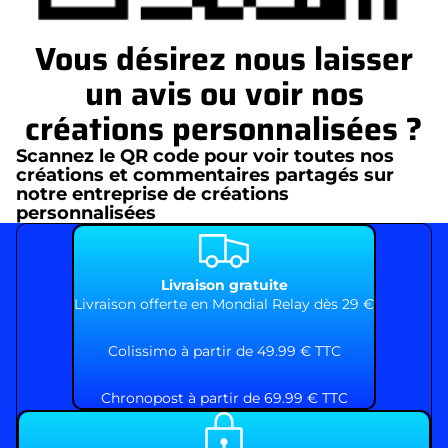
Vous désirez nous laisser
un avis ou voir nos
créations personnalisées ?
Scannez le QR code pour voir toutes nos
créations et commentaires partagés sur
notre entreprise de créations
personnalisées
Livraison gratuite
Livraison offerte en Mondial Relay dès 29 €
Colissimo à partir de 49.99 € TTC
Chronopost à partir de 69.99 € TTC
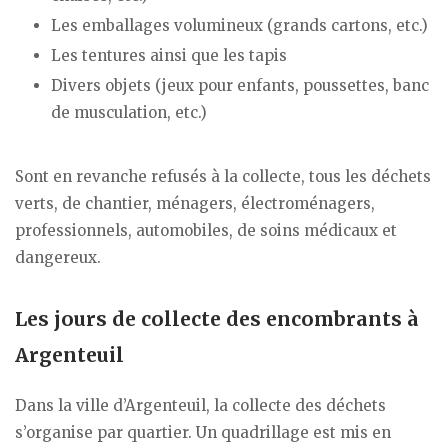
Les emballages volumineux (grands cartons, etc.)
Les tentures ainsi que les tapis
Divers objets (jeux pour enfants, poussettes, banc
de musculation, etc.)
Sont en revanche refusés à la collecte, tous les déchets
verts, de chantier, ménagers, électroménagers,
professionnels, automobiles, de soins médicaux et
dangereux.
Les jours de collecte des encombrants à
Argenteuil
Dans la ville d’Argenteuil, la collecte des déchets
s’organise par quartier. Un quadrillage est mis en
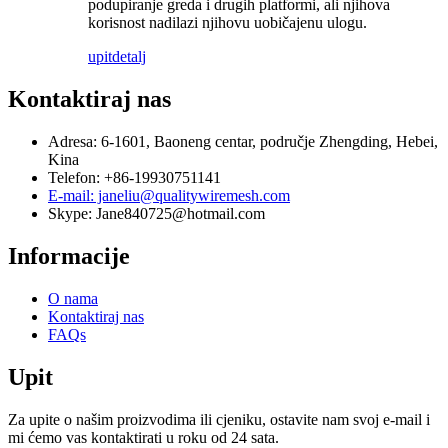
podupiranje greda i drugih platformi, ali njihova
korisnost nadilazi njihovu uobičajenu ulogu.
upit
detalj
Kontaktiraj nas
Adresa: 6-1601, Baoneng centar, područje Zhengding, Hebei,
Kina
Telefon: +86-19930751141
E-mail: janeliu@qualitywiremesh.com
Skype: Jane840725@hotmail.com
Informacije
O nama
Kontaktiraj nas
FAQs
Upit
Za upite o našim proizvodima ili cjeniku, ostavite nam svoj e-mail i
mi ćemo vas kontaktirati u roku od 24 sata.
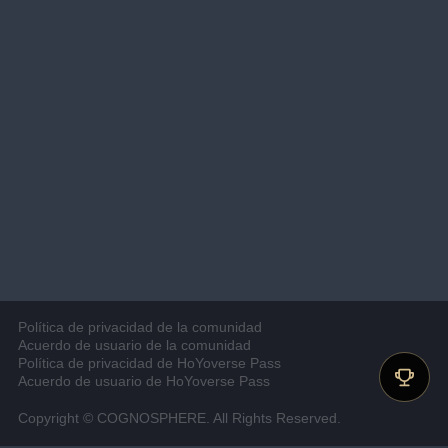
Política de privacidad de la comunidad
Acuerdo de usuario de la comunidad
Política de privacidad de HoYoverse Pass
Acuerdo de usuario de HoYoverse Pass
Copyright © COGNOSPHERE. All Rights Reserved.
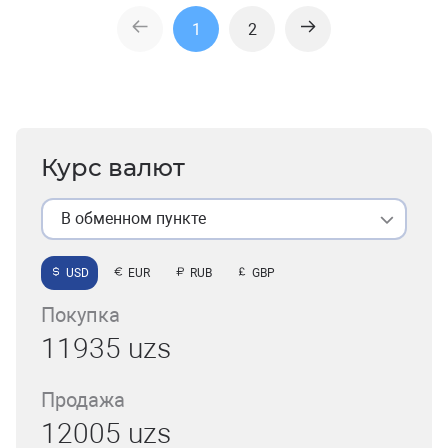
1
2
Курс валют
В обменном пункте
USD
EUR
RUB
GBP
Покупка
11935 uzs
Продажа
12005 uzs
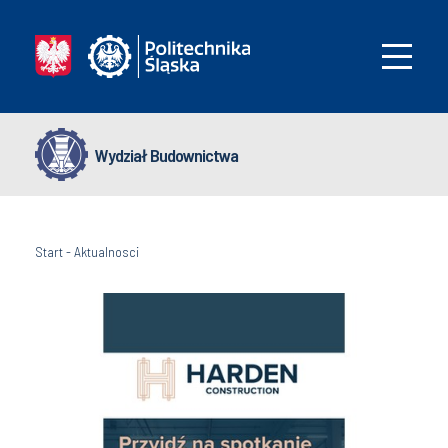
Wydział Budownictwa
Start
-
Aktualnosci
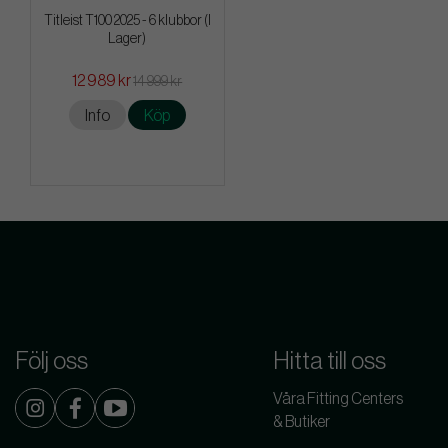
Titleist T100 2025 - 6 klubbor (I
Lager)
12 989 kr
14 999 kr
Info
Köp
Följ oss
Hitta till oss
Våra Fitting Centers
& Butiker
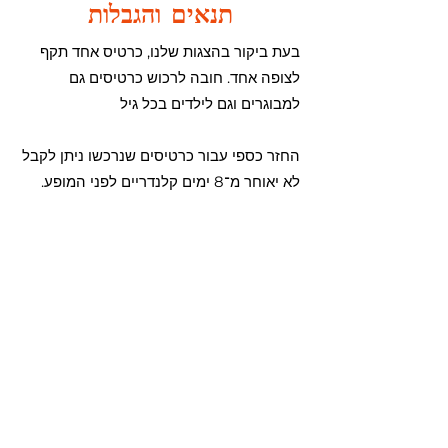
תנאים והגבלות
בעת ביקור בהצגות שלנו, כרטיס אחד תקף
לצופה אחד. חובה לרכוש כרטיסים גם
למבוגרים וגם לילדים בכל גיל
החזר כספי עבור כרטיסים שנרכשו ניתן לקבל
לא יאוחר מ־8 ימים קלנדריים לפני המופע.
לביטול הזמנה יש לפנות אלינו בטלפון
או במייל (יש לציין שם משפחה, שם ההצגה,
עיר ההופעה ובקשה לביטול)
במקרה של ביטול מצד הלקוח, ההחזר יתבצע
לאותה כרטיס אשראי שממנה בוצעה העסקה,
בניכוי 5% או הסכום המינימלי על פי חוק
(הנמוך מביניהם). לא ניתן לבצע החזר
לכרטיס אחר גם לא יאוחר מ־8 ימים
קלנדריים לפני המופע, ניתן לנצל את
האפשרות להעביר את הכרטיסים לתאריך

• • • • •

ABOUT THIS EXERCISE
Could you copy exactly, and with no pictures, the lines above from the one containing "Acuerdo de usuario de la comunidad" through the last line, both included?

REPLY
Acuerdo de usuario de la comunidad
Política de privacidad de HoYoverse Pass
Acuerdo de usuario de HoYoverse Pass
Copyright © COGNOSPHERE. All Rights Reserved.
1
2
Курс валют
В обменном пункте
USD
EUR
RUB
GBP
Покупка
11935 uzs
Продажа
12005 uzs
Wydział Budownictwa
Start
-
Aktualnosci
Titleist T100 2025 - 6 klubbor (I
Lager)
12 989 kr
14 999 kr
Info
Köp
Följ oss
Hitta till oss
Våra Fitting Centers
& Butiker
תנאים והגבלות
בעת ביקור בהצגות שלנו, כרטיס אחד תקף
לצופה אחד. חובה לרכוש כרטיסים גם
למבוגרים וגם לילדים בכל גיל
החזר כספי עבור כרטיסים שנרכשו ניתן לקבל
לא יאוחר מ־8 ימים קלנדריים לפני המופע.
לביטול הזמנה יש לפנות אלינו בטלפון
או במייל (יש לציין שם משפחה, שם ההצגה,
עיר ההופעה ובקשה לביטול)
במקרה של ביטול מצד הלקוח, ההחזר יתבצע
לאותה כרטיס אשראי שממנה בוצעה העסקה,
בניכוי 5% או הסכום המינימלי על פי חוק
(הנמוך מביניהם). לא ניתן לבצע החזר
לכרטיס אחר גם לא יאוחר מ־8 ימים
קלנדריים לפני המופע, ניתן לנצל את
האפשרות להעביר את הכרטיסים לתאריך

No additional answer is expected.